La operación comenzó con un movimiento temerario: Trump autorizó bombardeos sobre objetivos nucleares iraníes tras ataques iniciales de Teherán y la intensificación de las operaciones israelíes en Siria e Irak. Aunque las instalaciones no fueron completamente destruidas —como reconocieron incluso fuentes del Pentágono—, la señal fue clara: Estados Unidos sigue teniendo la capacidad de golpear con precisión en el corazón del aparato militar iraní, incluso si el objetivo no es derrocar al régimen.
Esa fue, precisamente, la principal diferencia con el plan original de Benjamin Netanyahu. El primer ministro israelí apostaba, una vez más, a una ofensiva de máximos: empujar a Irán al colapso interno y, con suerte, promover un cambio de régimen. Pero Washington, al menos esta vez, se mostró reacio a repetir los errores de Irak, Libia o Siria. Trump —con el olfato populista que lo caracteriza— comprendió que una guerra prolongada y caótica en Irán podría hacerle perder apoyo interno justo en pleno año electoral.
Esto generó una tensión inédita entre los dos viejos aliados. Trump llegó incluso a mostrar su fastidio públicamente con Netanyahu, molesto porque Israel siguió lanzando ataques poco después del anuncio del cese del fuego. En palabras del propio presidente, “no se pueden tirar bombas una hora después de anunciar la paz”. La frase, a medio camino entre la ironía y la exasperación, resume el desorden estratégico en el que se encuentran hoy los aliados occidentales en Medio Oriente.
Lo cierto es que Irán tampoco obtuvo una victoria clara. Aunque demostró capacidad de respuesta, y reforzó su narrativa interna de resistencia frente al “agresor sionista”, su programa nuclear quedó temporalmente limitado. Volver a la mesa de negociaciones sería, para el régimen, un acto de debilidad ante su propio pueblo. Pero seguir adelante también implica riesgos crecientes de represalias militares, sanciones más duras y aislamiento internacional. La teocracia chiita se encuentra atrapada entre la necesidad de demostrar firmeza y la urgencia de preservar su supervivencia.
En este contexto, el alto el fuego anunciado parece más un punto y coma que un punto final. Las condiciones estructurales del conflicto no han cambiado. Ni la desconfianza mutua, ni la rivalidad geopolítica, ni el juego de alianzas regionales que multiplica cada chispa en un incendio. Sin embargo, Trump logró lo que pocos imaginaban: detener el reloj del conflicto justo antes de la medianoche. Al menos, por ahora.
Lo hizo, además, con el mismo estilo que lo caracteriza: personalista, impredecible, performativo.
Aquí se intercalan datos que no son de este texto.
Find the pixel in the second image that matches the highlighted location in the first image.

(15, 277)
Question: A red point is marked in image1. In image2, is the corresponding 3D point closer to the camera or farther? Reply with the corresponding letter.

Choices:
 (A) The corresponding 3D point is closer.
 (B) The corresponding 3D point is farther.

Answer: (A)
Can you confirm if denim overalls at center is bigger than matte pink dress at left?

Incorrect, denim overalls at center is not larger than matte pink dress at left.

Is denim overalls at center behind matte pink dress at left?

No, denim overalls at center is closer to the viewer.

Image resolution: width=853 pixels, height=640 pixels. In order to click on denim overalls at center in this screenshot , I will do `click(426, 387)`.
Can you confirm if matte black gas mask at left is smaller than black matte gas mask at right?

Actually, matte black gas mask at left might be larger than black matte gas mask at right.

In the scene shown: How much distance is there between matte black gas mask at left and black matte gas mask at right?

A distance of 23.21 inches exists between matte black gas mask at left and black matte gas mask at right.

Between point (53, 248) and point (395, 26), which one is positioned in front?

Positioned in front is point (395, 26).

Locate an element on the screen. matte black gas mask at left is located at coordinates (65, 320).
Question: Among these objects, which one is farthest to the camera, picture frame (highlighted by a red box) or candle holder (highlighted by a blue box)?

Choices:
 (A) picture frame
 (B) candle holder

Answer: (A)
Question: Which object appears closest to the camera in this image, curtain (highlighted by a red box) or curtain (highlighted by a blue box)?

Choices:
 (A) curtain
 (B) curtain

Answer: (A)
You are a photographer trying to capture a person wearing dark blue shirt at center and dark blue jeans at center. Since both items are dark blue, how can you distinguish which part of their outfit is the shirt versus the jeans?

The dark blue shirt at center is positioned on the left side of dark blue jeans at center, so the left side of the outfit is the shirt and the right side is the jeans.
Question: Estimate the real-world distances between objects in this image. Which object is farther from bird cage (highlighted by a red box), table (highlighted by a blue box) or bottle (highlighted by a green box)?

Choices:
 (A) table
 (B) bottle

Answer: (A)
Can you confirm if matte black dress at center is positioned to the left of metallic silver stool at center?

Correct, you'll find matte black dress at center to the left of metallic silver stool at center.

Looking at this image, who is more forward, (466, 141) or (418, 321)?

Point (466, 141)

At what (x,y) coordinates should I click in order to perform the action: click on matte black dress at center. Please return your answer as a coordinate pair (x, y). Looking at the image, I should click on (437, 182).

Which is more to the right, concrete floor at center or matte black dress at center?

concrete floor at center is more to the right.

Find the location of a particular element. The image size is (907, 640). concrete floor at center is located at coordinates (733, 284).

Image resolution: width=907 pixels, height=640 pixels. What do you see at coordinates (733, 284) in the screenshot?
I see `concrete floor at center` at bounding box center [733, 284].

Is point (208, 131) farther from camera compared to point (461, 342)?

Como si la diplomacia internacional fuera una extensión de su programa de telerrealidad, Trump busca los reflectores, los títulos grandilocuentes y el aplauso instantáneo. Pero en esta ocasión, sus formas excéntricas coincidieron con una necesidad real de desescalada. Y eso le permitió anotarse un triunfo, aunque precario.
Este sería, en efecto, el segundo éxito internacional del mandatario desde su regreso a la Casa Blanca. El primero fue su inesperada mediación entre India y Pakistán, que evitó una confrontación directa tras un ataque fronterizo. No obstante, la gran deuda pendiente de su gestión en materia exterior sigue siendo Ucrania. Allí, ni sus gestos ni sus tuits han logrado romper el estancamiento de una guerra que amenaza con prolongarse indefinidamente.
Volviendo a Medio Oriente, la pregunta clave sigue siendo cuánto durará la tregua. La historia reciente muestra que los altos el fuego en esta región son, con frecuencia, la antesala de nuevas rondas de violencia. Trump podrá celebrar por ahora el freno momentáneo, pero sostener la paz requerirá algo más que declaraciones en mayúsculas: exigirá diplomacia paciente, acuerdos concretos y —sobre todo— una redefinición estratégica del papel de Estados Unidos en la región.
Por el momento, el presidente puede decir que evitó una guerra. Pero aún está lejos de haber garantizado la paz. Y en Medio Oriente, esa diferencia lo es todo.